--- Text extract ---
========================================================================
The main objective of the NOVEL project is to develop and demonstrate an efficient and durable PEM water electrolyser utilising the new, beyond the state of the art materials developed within the project. The electrolyser will demonstrate a capability to produce hydrogen with an efficiency of at least 70% (LHV) at rated capacity with a stack cost below €2,500/Nm3h-1 and a target lifetime in excess of 40,000 hours (< 15 µVh-1 voltage increase at constant load).

The NOVEL project consists of a top class European consortium which is carefully balanced between leading R&D organizations and major industrial actors from five member states and associated countries. The partners are devoted to develop new materials and stack design concepts to increase the efficiency and lifetime of PEM electrolysers and at the same time cutting costs.

• Electrolyser efficiency greater than 70% (LHV)
• A stack life time of 40 000 h
• A reduction in system costs to € 5,000/Nm3 production capacity

To reach these objectives, NOVEL will develop and demonstrate enhanced components that are essential for cost-competitive, high-efficiency PEM electrolysis systems through five key concepts:
- Lower capital costs of the main stack components; membrane, electrodes and bipolar plates / current collectors
- Increase performance, in particular of the membrane electrode assembly (MEA), with reduced platinum group metals (PGM) loadings
- Longer life time of the most crucial PEM components, e.g. the membrane, catalysts and current collectors
- Novel system design for cost-efficient operation at high pressure and improved electrolyser lifetime.
========================================================================
--- Entries ---
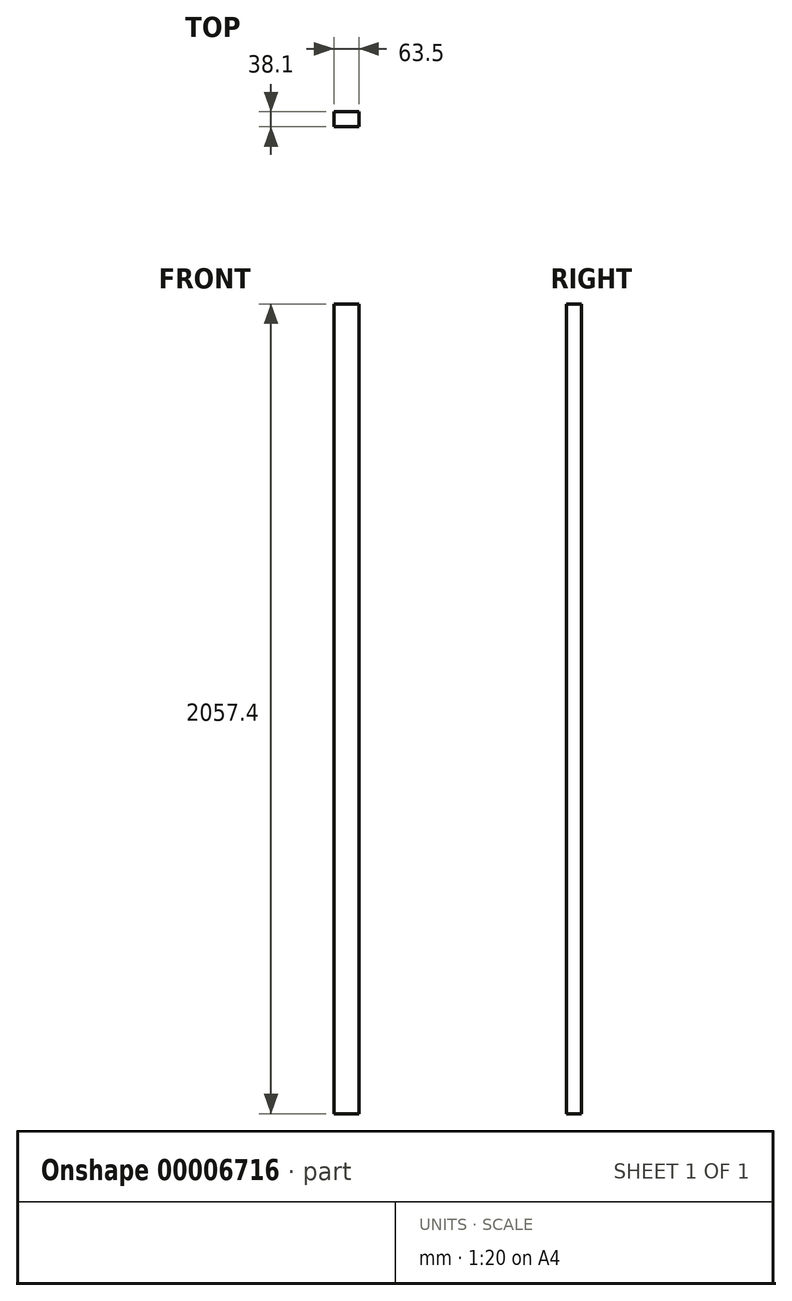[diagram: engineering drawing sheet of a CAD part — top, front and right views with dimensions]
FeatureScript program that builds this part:
annotation { "Feature Type Name" : "Feature", "Feature Type Description" : "" }
export const myFeature = defineFeature(function(context is Context, id is Id, definition is map)
    precondition{}
    {
        {
            var Q0;
            Q0=qCreatedBy(makeId("Top.planeOp"),FACE);
            var sketch = newSketch(context, id + "F0", { "sketchPlane" : qUnion([Q0])});
            skLineSegment(sketch, "E0.bottom", {"start": v(-19.05, 19.05) * mm, "end": v(44.45, 19.05) * mm});
            skLineSegment(sketch, "E0.top", {"start": v(-19.05, -19.05) * mm, "end": v(44.45, -19.05) * mm});
            skLineSegment(sketch, "E0.left", {"start": v(-19.05, 19.05) * mm, "end": v(-19.05, -19.05) * mm});
            skLineSegment(sketch, "E0.right", {"start": v(44.45, 19.05) * mm, "end": v(44.45, -19.05) * mm});
            skSolve(sketch);
        }
        {
            var Q0;
            Q0 = qSketchRegion(id + "F0", true);
            extrude(context, id + "F1", {"entities" : qUnion([Q0]), "depth" : 2057.4 * mm});
        }
    });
========================================================================
--- Actions to take ---
1/ According to the NOVEL project text, what minimum efficiency must the electrolyser reach at rated capacity?
2/ How would you render this sentence from the NOVEL project text in French: "The partners are devoted to develop new materials and stack design concepts to increase the efficiency and lifetime of PEM electrolysers and at the same time cutting costs."
3/ Can you write the next part of the NOVEL project text, picking up after its final list item?

--- Answers below ---
1/ At least 70% (LHV).

2/ Les partenaires se consacrent au développement de nouveaux matériaux et de nouveaux concepts de conception d'empilements afin d'accroître l'efficacité et la durée de vie des électrolyseurs PEM tout en réduisant les coûts.

3/
- Development of accelerated stress test protocols for PEM electrolysers for lifetime evaluation and durability investigation of novel components.

The NOVEL project is a continuation of the NEXPEL project (www.nexpel.eu), taking advantage of the successes in the project and continuing the development of the most promising technical solutions as well as capitalizing on the existing, well-functioning, organisational structure of NEXPEL.

WP1 Durability/Lifetime evaluation of PEM electrolysers
The key objective of this work package is the development of accelerated stress tests (AST) able to isolate and identify degradation mechanisms for the key components in a PEM electrolyser stack and to develop methods for lifetime prediction. The degradation of novel materials will be evaluated and experimental results will be used to develop a lifetime prediction tool with a multi scale model. An important activity in this WP is the detailed investigation of the degradation of NEXPEL stacks under real world operation. Results from this WP will give important feedback to the component development in WP 2, 3 and 4. Several iterations on testing of components under development will verify the progress in lifetime during the project period.

WP2 Novel materials development
The objective of this work package is to develop new materials for electro-catalysts and novel membranes, including direct fabrication of catalyst layers using electro-spun supports and ALD coatings. The particulate catalyst materials should have high surface area, good stability and suitable structure for making porous catalyst layers. The fibrous catalyst layers must contain stable, high surface area support fibres and be able to be coated with oxide and metal layers via ALD.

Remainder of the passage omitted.